§ Task details: Sort through the data and copy the lines holding the word "down".

§ Dataset:
________________
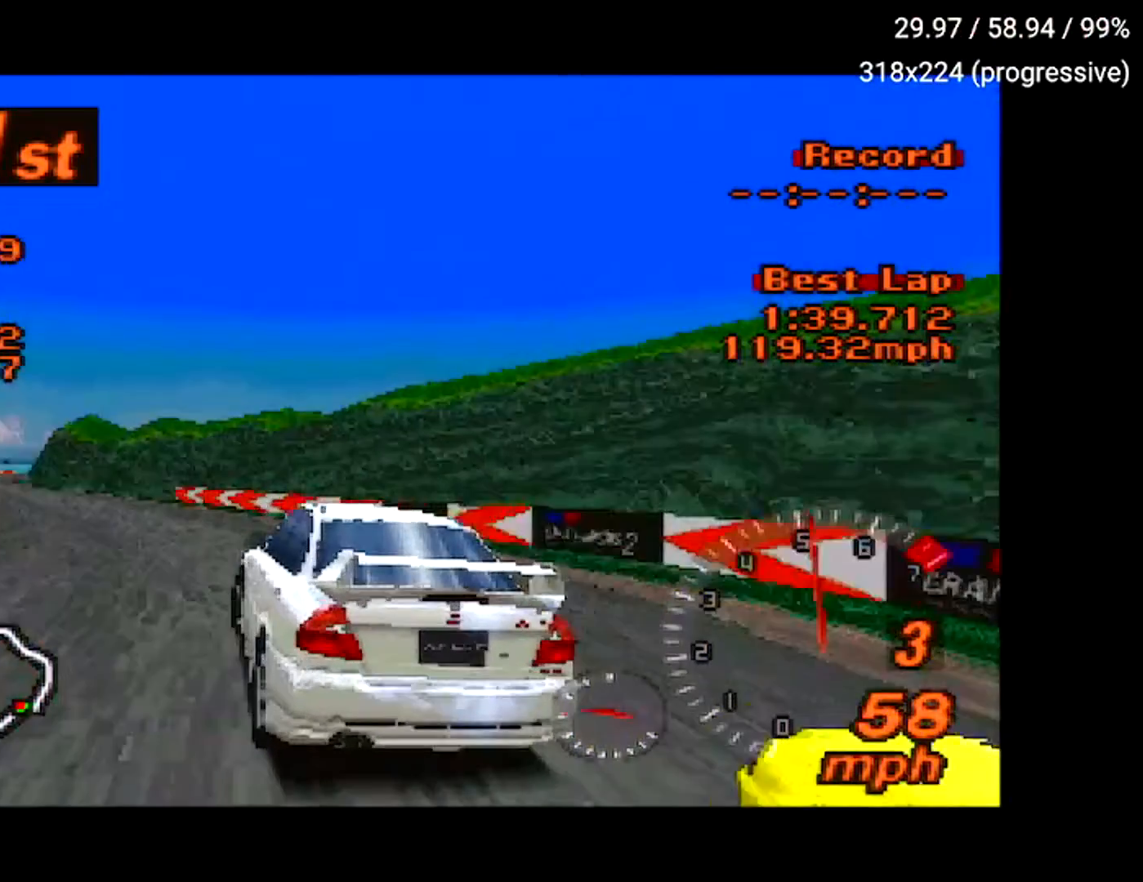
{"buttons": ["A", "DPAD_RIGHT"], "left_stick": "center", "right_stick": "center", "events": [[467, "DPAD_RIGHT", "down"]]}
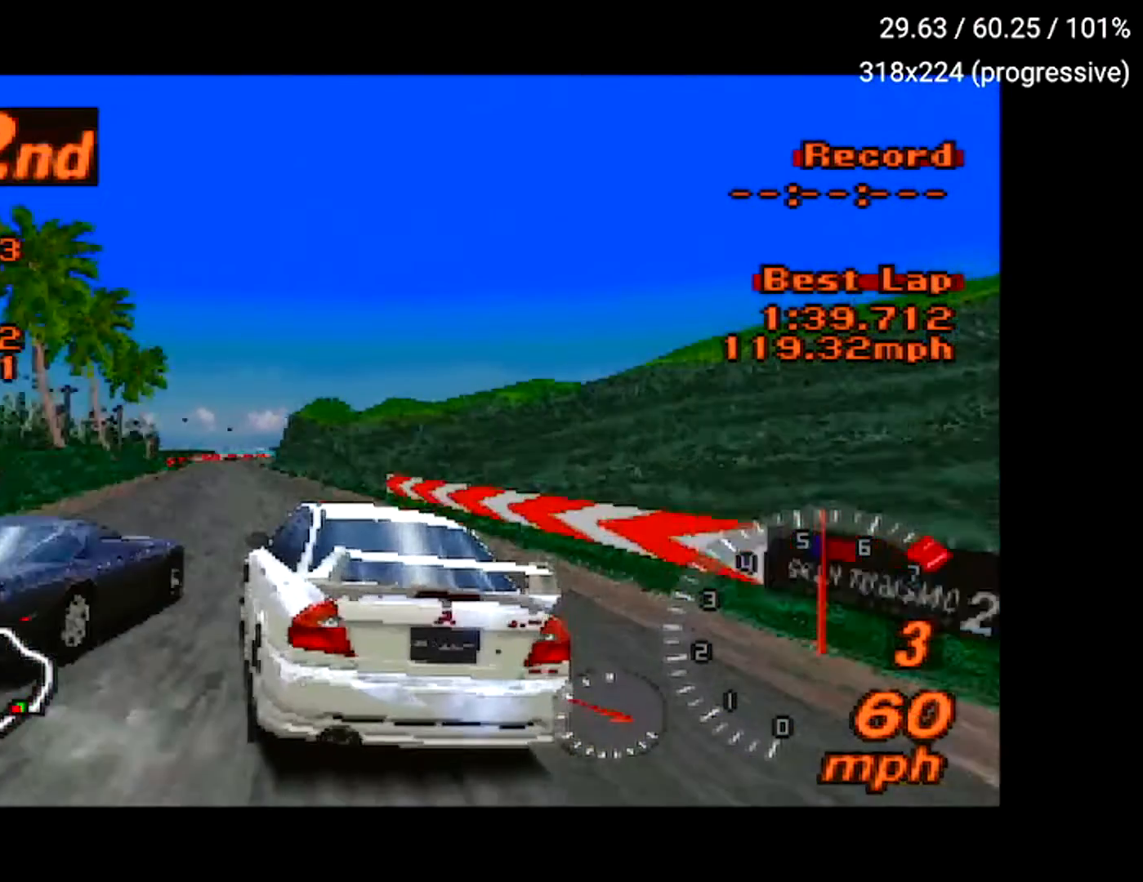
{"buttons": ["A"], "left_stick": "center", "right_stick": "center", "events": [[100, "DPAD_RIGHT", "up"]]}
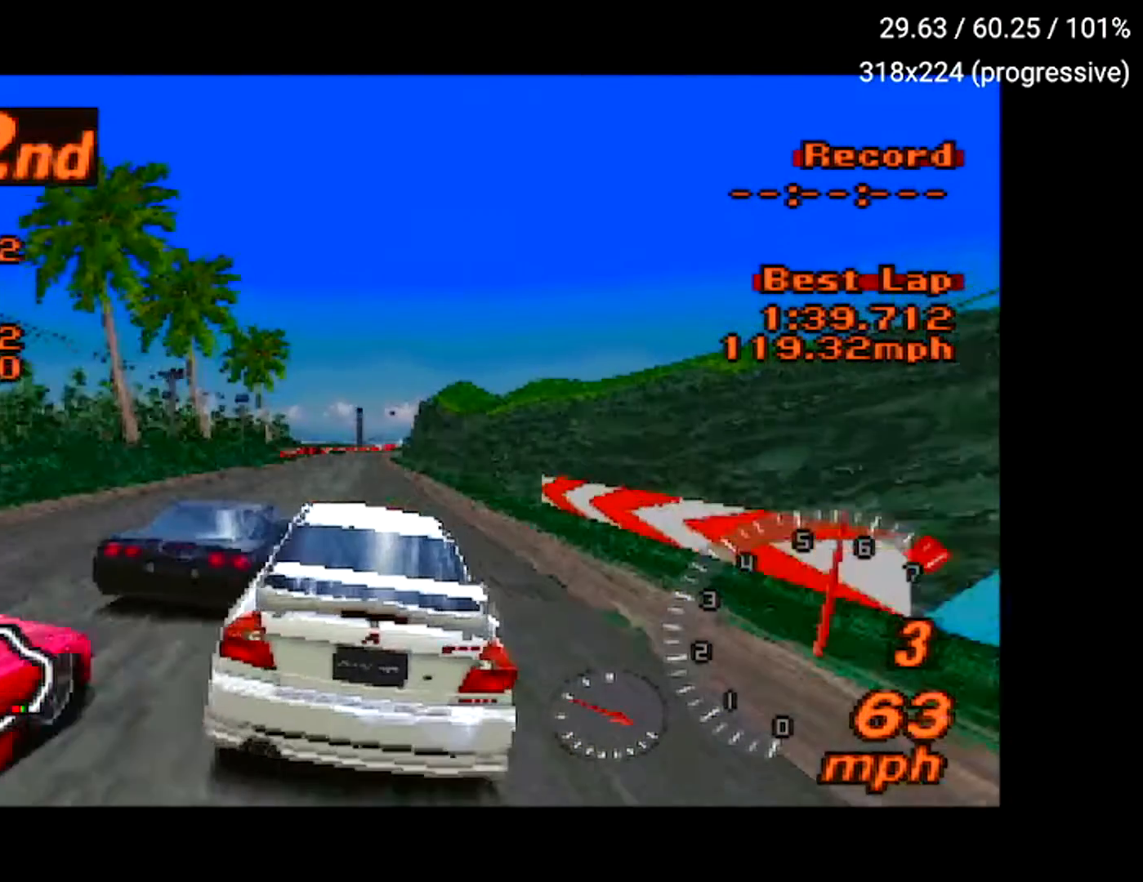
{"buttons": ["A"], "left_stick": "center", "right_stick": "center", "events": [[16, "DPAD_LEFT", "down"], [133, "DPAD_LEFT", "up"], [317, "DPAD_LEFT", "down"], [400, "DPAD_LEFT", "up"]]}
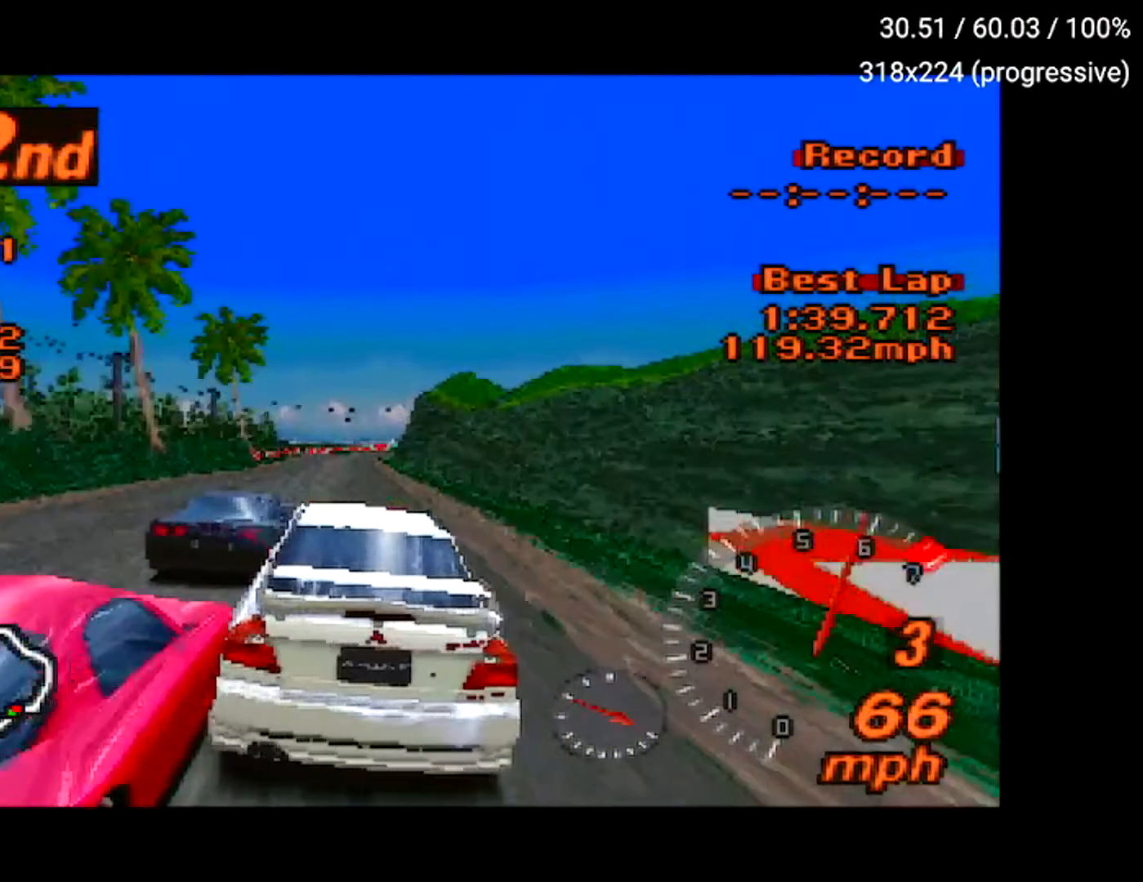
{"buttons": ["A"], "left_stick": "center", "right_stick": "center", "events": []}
________________
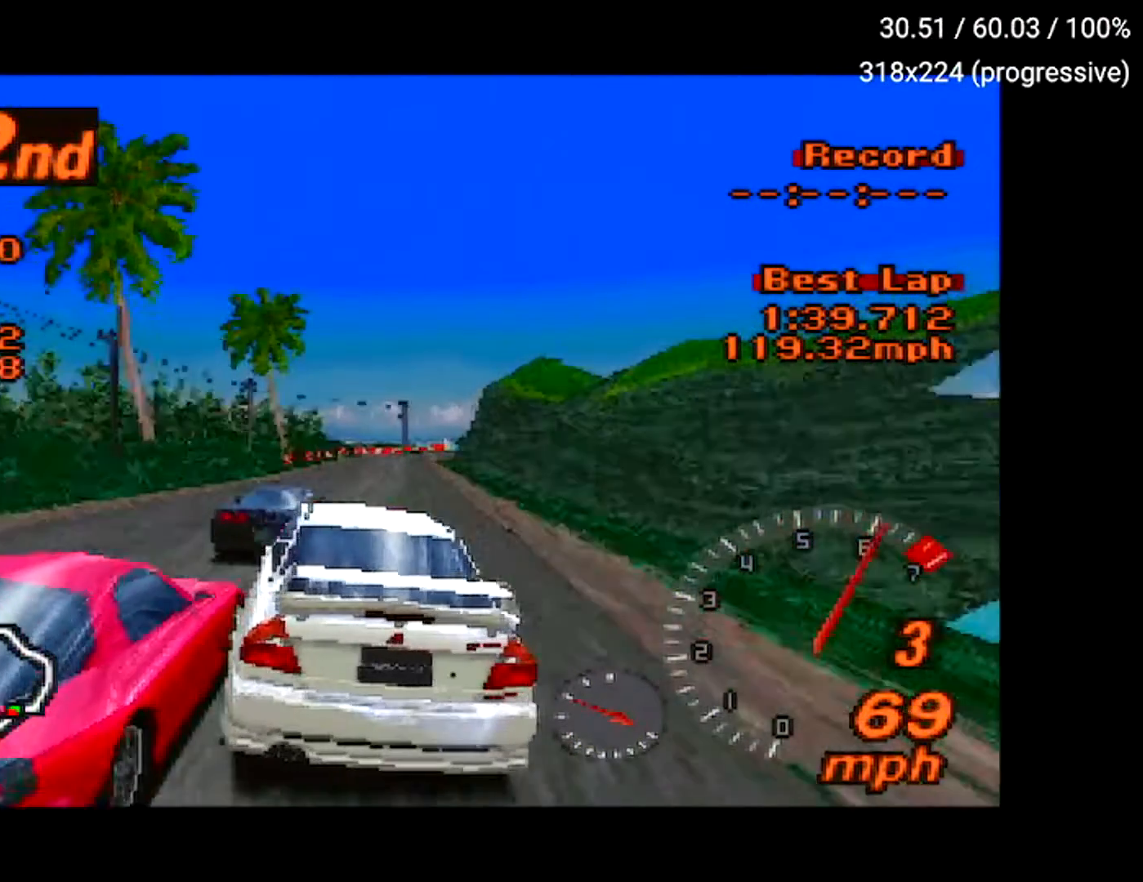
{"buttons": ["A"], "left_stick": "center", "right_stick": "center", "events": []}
________________
§ Exercise solution:
{"buttons": ["A", "DPAD_RIGHT"], "left_stick": "center", "right_stick": "center", "events": [[467, "DPAD_RIGHT", "down"]]}
{"buttons": ["A"], "left_stick": "center", "right_stick": "center", "events": [[16, "DPAD_LEFT", "down"], [133, "DPAD_LEFT", "up"], [317, "DPAD_LEFT", "down"], [400, "DPAD_LEFT", "up"]]}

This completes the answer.